Инструкции к заданиям:
A - Согласно тексту о революции 1917 года, благодаря чему Временное правительство удержалось у власти во время корниловского мятежа?
B - Пожалуйста, перескажите в виде списка абзац текста о революции 1917 года, начинающийся словами «Между так называемыми Февральской и Октябрьской революциями», сохранив его основные факты.

Извлечённый текст:
Движущие силы и сущность Великой российской революции | страница 39




Солдаты присоединившиеся к революции. 28 февраля 1917 года.


Между так называемыми Февральской и Октябрьской революциями на самом деле нет такого уж большого различия. В самом главном – Октябрь есть продолжение Февраля. Можно согласиться с В. Никоновым в том, что «разрушение многовековых форм российской государственности произошло именно в феврале-марте 1917 года и именно тогда было положено начало лавинообразной общественной дезинтеграции». [26]. После февральских событий реальная власть во многом перешла к Советам, так как сила (военная) была сосредоточена в Советах солдатских и рабочих депутатов, а не у Временного правительства. Во время корниловского мятежа Временное правительство удержалось у власти только благодаря активным действиям Советов различных уровней, которые смогли организовать сопротивление войскам Корнилова. Уже сразу после февральского восстания начался захват помещичьих земель и разорение усадеб. Часто захвату подвергались и частные земли преуспевших за столыпинский период крестьян. Таким образом, еще до захвата власти большевиками – об этом факте упоминают очень редко – значительная часть земель была переделена между крестьянами по уравнительному принципу. Лев Троцкий был прав, утверждая, что Февральская революция была только оболочкой, в которой скрывалось ядро Октябрьской революции.

С первых дней революции началось физическое уничтожение европеизированной элиты. Первые жертвы были среди офицеров. Георгий Катков при описании мятежа Петроградского гарнизона ссылается на следующее свидетельство Николая Суханова, который отмечает тревогу, испытываемую вечером 27 февраля солдатами: «Многочисленные инциденты, имевшие место в этот день, указывают, что многие офицеры, командовавшие частями Петроградского гарнизона, не были расположены к репрессивным мерам против демонстрантов, а солдаты, бывшие под их командой, испытывали какую-то тревогу До известной степени эта тревога была оправдана, не столько по причине общей ожесточенности солдат против офицеров, сколько вследствие заметной тенденции демонстрантов хватать и убивать офицеров на улицах, избегая при этом вооруженных столкновений с солдатами. Раненых и убитых среди офицеров и унтер-офицеров было много, хотя большая часть офицеров находилась или дома по болезни, или обсуждала политическую ситуацию в офицерских собраниях».[27]

О чем нам говорит это свидетельство Суханова? Столкновений с солдатами демонстранты избегали, а офицеров не просто освистывали, осмеивали, прогоняли, – что было бы, может быть, еще как-то понятно: а убивали. Значит, солдаты – свои, а офицеры – чужие. И не просто чужие, а враги, которых нужно убивать. За что убивали офицеров? Тем более, если они не очень то и угрожали демонстрантам, так как «не были расположены к репрессивным мерам против демонстрантов». О классовой ненависти в данном случае вряд ли можно говорить. Думается, что офицеров убивали, прежде всего, как представителей чуждой культуры. Позже начнут убивать и изгонять из страны и интеллигентов. Ричард Пайпс, ссылаясь на цитату Н.Н. Головина дает четкий ответ на поставленный вопрос: «Офицерство отличалось от рядовых не происхождением, не состоянием, но уровнем культуры: с точки зрения солдата-крестьянина каждый образованный – тот, кто когда-то учился в средней школе, пусть даже ее не закончив, – был «интеллигентом», т. е. «барином», «хозяином»».[28] А далее Пайпс пишет: «Не самой малой из российских бед было то, что с точки зрения ее населения в целом получение образования выше основ грамоты немедленно делало из человека чужака, а следовательно, потенциального врага…».[29]

Исходные данные:
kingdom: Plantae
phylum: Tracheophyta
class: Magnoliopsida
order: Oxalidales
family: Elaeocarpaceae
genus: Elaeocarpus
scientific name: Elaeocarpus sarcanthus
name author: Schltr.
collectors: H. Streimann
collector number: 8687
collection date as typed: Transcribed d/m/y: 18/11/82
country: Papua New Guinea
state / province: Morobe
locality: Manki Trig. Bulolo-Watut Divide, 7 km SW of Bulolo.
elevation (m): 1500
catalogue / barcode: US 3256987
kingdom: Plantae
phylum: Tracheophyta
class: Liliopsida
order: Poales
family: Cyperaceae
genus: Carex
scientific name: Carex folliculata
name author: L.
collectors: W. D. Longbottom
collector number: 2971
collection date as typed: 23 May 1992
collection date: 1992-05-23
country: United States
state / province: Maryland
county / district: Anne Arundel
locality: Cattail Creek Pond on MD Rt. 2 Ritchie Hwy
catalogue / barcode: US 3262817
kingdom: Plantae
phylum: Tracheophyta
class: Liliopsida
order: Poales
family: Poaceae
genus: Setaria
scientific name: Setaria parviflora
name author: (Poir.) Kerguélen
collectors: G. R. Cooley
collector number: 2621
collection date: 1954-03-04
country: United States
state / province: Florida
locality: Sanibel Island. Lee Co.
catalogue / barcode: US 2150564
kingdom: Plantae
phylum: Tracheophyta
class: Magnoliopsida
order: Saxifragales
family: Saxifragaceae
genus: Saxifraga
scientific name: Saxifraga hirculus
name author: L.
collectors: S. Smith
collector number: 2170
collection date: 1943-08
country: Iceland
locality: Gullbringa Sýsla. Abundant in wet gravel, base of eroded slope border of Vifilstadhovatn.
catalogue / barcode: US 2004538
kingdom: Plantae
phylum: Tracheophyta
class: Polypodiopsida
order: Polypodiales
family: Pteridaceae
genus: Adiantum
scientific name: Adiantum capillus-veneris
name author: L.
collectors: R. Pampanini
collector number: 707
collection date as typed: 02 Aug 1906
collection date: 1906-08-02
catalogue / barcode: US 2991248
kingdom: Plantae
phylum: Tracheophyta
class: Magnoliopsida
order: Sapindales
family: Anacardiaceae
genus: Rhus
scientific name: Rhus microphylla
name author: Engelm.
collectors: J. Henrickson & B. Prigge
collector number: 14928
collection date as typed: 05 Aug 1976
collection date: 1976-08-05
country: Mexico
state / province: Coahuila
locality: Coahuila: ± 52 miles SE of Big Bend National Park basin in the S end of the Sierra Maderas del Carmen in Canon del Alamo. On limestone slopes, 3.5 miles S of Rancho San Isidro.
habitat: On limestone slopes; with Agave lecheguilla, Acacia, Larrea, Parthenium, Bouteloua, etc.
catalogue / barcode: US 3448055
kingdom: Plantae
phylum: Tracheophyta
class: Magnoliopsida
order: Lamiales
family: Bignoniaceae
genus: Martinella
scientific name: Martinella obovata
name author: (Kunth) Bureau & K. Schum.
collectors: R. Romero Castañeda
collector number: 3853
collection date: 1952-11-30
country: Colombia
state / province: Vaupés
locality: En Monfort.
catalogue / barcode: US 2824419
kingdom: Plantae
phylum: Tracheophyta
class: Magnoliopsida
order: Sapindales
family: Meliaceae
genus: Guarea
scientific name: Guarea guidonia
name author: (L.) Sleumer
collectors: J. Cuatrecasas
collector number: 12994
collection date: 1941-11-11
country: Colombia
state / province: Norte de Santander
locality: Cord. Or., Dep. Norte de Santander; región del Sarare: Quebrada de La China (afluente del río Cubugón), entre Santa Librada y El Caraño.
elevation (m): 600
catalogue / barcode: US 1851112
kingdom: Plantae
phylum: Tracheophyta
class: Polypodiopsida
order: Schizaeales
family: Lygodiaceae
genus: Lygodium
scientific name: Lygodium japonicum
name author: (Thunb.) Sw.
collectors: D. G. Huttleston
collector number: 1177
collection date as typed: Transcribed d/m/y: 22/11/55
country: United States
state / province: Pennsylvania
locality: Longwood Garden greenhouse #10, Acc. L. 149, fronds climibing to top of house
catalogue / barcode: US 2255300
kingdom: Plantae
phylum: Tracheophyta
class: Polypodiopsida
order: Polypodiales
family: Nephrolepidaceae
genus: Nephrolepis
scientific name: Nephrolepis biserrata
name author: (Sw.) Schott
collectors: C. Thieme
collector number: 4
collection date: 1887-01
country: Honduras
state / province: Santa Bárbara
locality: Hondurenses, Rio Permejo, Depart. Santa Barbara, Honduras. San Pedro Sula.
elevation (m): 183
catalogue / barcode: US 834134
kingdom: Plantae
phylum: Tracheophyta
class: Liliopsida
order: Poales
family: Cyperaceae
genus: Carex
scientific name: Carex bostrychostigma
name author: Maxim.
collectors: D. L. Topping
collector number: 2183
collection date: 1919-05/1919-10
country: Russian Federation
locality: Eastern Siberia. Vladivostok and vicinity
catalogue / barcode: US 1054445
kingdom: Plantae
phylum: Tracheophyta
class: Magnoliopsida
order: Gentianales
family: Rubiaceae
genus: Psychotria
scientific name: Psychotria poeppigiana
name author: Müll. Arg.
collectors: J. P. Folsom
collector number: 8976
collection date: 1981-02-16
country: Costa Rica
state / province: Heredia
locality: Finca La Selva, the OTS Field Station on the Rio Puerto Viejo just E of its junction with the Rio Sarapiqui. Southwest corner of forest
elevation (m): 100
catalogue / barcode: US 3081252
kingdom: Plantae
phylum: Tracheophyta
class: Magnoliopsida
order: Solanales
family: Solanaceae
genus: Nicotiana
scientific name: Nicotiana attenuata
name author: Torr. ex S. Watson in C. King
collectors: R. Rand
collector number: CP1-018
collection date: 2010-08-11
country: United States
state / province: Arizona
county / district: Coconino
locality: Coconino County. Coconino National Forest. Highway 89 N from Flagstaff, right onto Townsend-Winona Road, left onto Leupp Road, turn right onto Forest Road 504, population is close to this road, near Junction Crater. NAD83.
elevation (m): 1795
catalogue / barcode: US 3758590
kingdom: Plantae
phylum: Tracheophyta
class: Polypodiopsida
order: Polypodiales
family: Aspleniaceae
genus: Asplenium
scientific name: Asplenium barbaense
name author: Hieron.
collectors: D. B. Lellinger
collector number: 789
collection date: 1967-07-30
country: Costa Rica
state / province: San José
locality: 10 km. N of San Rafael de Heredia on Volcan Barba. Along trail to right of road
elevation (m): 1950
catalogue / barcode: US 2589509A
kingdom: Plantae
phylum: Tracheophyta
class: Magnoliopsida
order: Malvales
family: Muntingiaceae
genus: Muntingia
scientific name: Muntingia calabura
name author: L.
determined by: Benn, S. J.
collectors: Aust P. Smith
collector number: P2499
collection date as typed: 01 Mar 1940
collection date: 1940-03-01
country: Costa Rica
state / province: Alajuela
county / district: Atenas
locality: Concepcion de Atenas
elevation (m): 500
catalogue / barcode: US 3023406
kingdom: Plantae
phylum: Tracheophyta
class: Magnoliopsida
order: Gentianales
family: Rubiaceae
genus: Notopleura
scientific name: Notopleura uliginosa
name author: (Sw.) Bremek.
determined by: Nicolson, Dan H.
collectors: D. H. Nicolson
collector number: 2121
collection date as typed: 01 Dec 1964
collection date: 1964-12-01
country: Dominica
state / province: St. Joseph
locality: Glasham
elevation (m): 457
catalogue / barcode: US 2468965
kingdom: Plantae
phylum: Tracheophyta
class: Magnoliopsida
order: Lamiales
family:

Ответы по номерам:
A - Благодаря активным действиям Советов различных уровней, которые смогли организовать сопротивление войскам Корнилова.

B -
- В самом главном Октябрь есть продолжение Февраля, большого различия между этими революциями нет.
- По словам В. Никонова, многовековые формы российской государственности были разрушены именно в феврале–марте 1917 года, и тогда же началась лавинообразная общественная дезинтеграция.
- После февральских событий реальная власть во многом перешла к Советам солдатских и рабочих депутатов. Военная сила была у них, а не у Временного правительства.
- Во время корниловского мятежа Временное правительство удержалось у власти только благодаря Советам, которые организовали сопротивление войскам Корнилова.
- Сразу после февральского восстания начались захват помещичьих земель и разорение усадеб. Часто захватывались и земли крестьян, преуспевших за столыпинский период.
- Ещё до захвата власти большевиками значительную часть земель переделили между крестьянами по уравнительному принципу.
- Троцкий был прав: Февральская революция была лишь оболочкой, в которой скрывалось ядро Октябрьской.